Senate Passage of USICA Marks Major Step Toward Enacting Needed Semiconductor Investments
United States Innovation and Competition Act would provide $52 billion to fund the semiconductor research, design, and manufacturing initiatives in the CHIPS for America Act
WASHINGTON—June 8, 2021—The Semiconductor Industry Association (SIA) today applauded Senate passage of needed federal investments in semiconductor technology included in the bipartisan United States Innovation and Competition Act (USICA) (S.1260), broad legislation aimed at enhancing U.S. competitiveness by promoting American leadership in science and technology. The bill, introduced by Sens. Chuck Schumer (D-N.Y.) and Todd Young (R-Ind.) as the Endless Frontier Act and expanded under its current name, includes $52 billion in federal investments for the domestic semiconductor research, design, and manufacturing provisions in the CHIPS for America Act.
“Senate passage of USICA is a pivotal step toward strengthening U.S. semiconductor production and innovation and an indication of the strong, bipartisan support in Washington for ensuring sustained American leadership in science and technology,” said John Neuffer, SIA president and CEO. “We applaud Sens. Schumer, Cornyn, Warner, Young, Kelly, Cotton, and others for their leadership in promoting federal investments in U.S. semiconductor manufacturing, research, and design and commend today’s Senate approval of these provisions in USICA. We call on the House to swiftly pass needed federal investments in domestic chip technology and send legislation to the President’s desk to be signed into law. Enactment of these investments would help strengthen America’s economy, national security, technology leadership, and global competitiveness for years to come.”
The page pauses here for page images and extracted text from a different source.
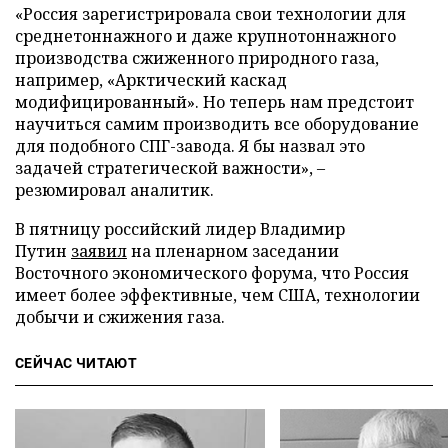
«Россия зарегистрировала свои технологии для
среднетоннажного и даже крупнотоннажного
производства сжиженного природного газа,
например, «Арктический каскад
модифицированный». Но теперь нам предстоит
научиться самим производить все оборудование
для подобного СПГ-завода. Я бы назвал это
задачей стратегической важности», –
резюмировал аналитик.
В пятницу российский лидер Владимир
Путин
заявил
на пленарном заседании
Восточного экономического форума, что Россия
имеет более эффективные, чем США, технологии
добычи и сжижения газа.
СЕЙЧАС ЧИТАЮТ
The share of global semiconductor manufacturing capacity in the U.S. has decreased from 37% in 1990 to 12% today, according to a report by SIA and the Boston Consulting Group (BCG). This decline is largely due to substantial subsidies offered by the governments of our global competitors, placing the U.S. at a competitive disadvantage in attracting new construction of semiconductor manufacturing facilities, or “fabs.” Additionally, federal investment in semiconductor research has been flat as a share of GDP, while other governments have invested substantially in research initiatives to strengthen their own semiconductor capabilities. And global semiconductor supply chain vulnerabilities have emerged in recent years that must be addressed through government investments in chip manufacturing and research, according to a separate SIA-BCG study.
A May 2021 study by SIA and Oxford Economics projects that a $50 billion federal investment program to incentivize domestic semiconductor manufacturing would create an average of 185,000 temporary American jobs annually and add $24.6 billion annually to the U.S. economy as new semiconductor manufacturing facilities, or fabs, are constructed from 2021-2026. The study also finds such federal investments would add 280,000 permanent jobs to the U.S. economy beyond 2026, including 42,000 direct semiconductor industry jobs.
Recognizing the critical role semiconductors play in America’s future, Congress in January enacted the CHIPS for America Act as part of the FY 2021 National Defense Authorization Act (NDAA). The law calls for incentives for domestic semiconductor manufacturing and investments in chip research, but funding must be provided to make these provisions a reality.